November was a great month, mostly bright, mostly mild, and mostly ideal for getting things done outside. But now it’s over. There are no more bright rainbows and no more looking at the previous day’s high and low temperatures on Environment Canada, comparing them with that day’s normals, and smiling that small smug smile that says, Hey, it’s November and we’re not doing badly at all. Now it’s December, and those outside chores, like leveling out more of the dirt pile from the walkway, finishing some last bits of painting, and getting a few more bulbs into the ground, may not get done before the onset of winter, because the onset has begun.

Yesterday I dumped out the wheelbarrow that still held the accumulation from Saturday night’s storm and got a large slosh of water and a pan of ice a couple of centimetres thick that broke neatly on the hard ground. I did plant some squills and grape hyacinth in the black dirt under the pine needles, because it was still soft there, and moved quite a few loads of soil to fill some low spots once I’d broken the frozen crust on the pile, but my look at the forecast showed only one day this week with a high about zero (Thursday morning it’s supposed to be raining and nine degrees) so there were limits to what I could achieve. I knew that the season was changing and my time was limited.

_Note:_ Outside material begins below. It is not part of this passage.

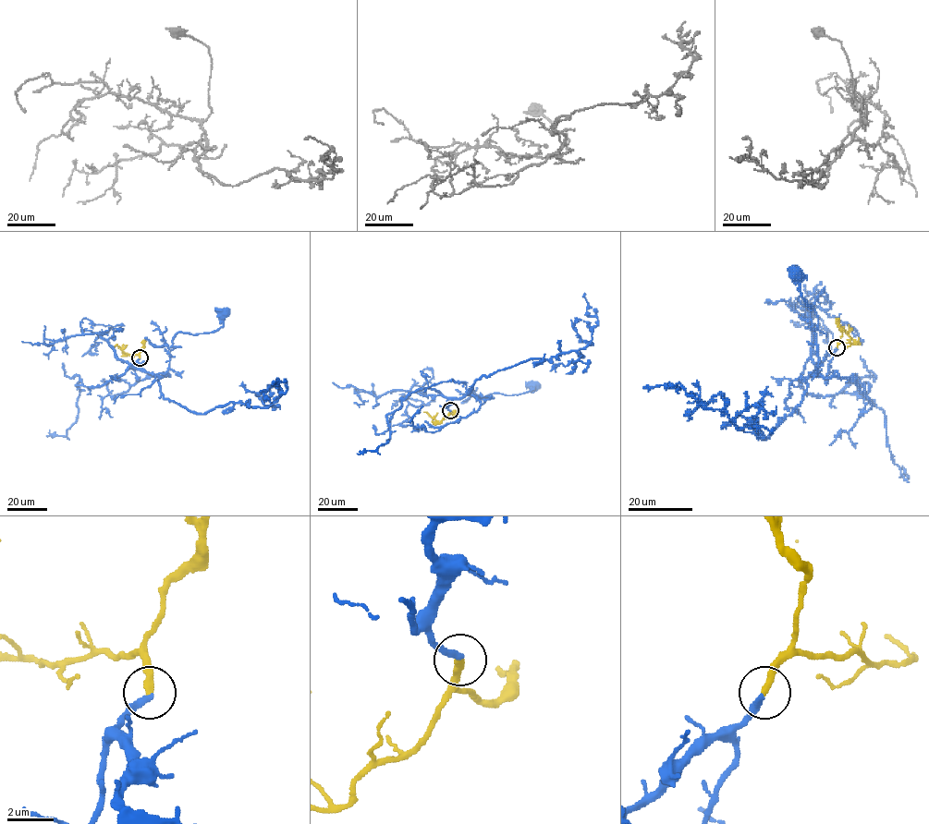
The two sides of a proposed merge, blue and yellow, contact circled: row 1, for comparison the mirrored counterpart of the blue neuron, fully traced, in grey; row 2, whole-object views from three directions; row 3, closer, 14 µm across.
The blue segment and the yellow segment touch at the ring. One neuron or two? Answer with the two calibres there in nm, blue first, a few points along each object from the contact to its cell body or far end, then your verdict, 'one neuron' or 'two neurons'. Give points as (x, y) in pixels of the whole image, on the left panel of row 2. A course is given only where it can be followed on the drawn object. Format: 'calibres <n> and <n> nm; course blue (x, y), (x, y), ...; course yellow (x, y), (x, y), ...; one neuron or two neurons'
calibres 280 and 320 nm; course blue (140, 358), (138, 368), (155, 375), (165, 373), (172, 338), (179, 332), (216, 331), (223, 324), (224, 313); course yellow (140, 358), (138, 355), (125, 353), (116, 345), (114, 347); one neuron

This morning as I walked up the lane to the bus I saw a thin skim of ice on the pond and some small icicles in the brook runoff. It wasn’t really cold, maybe minus six, and I thought of how pleasant winter could be, especially if it was as gentle as this and I had my down jacket on. Almost everyone who got on the bus was bundled up, most wore tuques or hats, and the bus heater seemed to be on full blast. It was an onset of winter morning.

When we drove out around Bedford this afternoon, I realized that Saturday night had brought them a lot more snow than we got down by the harbour. Although we had a few skiffs of white here and there, the clearest sign of winter for us was the crystalline texture of some of the soil I had used for the garden space next to the walk and the fact that the large flowerpots were frozen solid, but out along the highway the spruce trees were still loaded with snow three days after the storm and at Bayers Lake there were huge piles at the edges of all the parking lots.

It is still a couple of weeks until the solstice and the official onset, but something has changed in the season. That something is upon us, and its name, I think, is winter.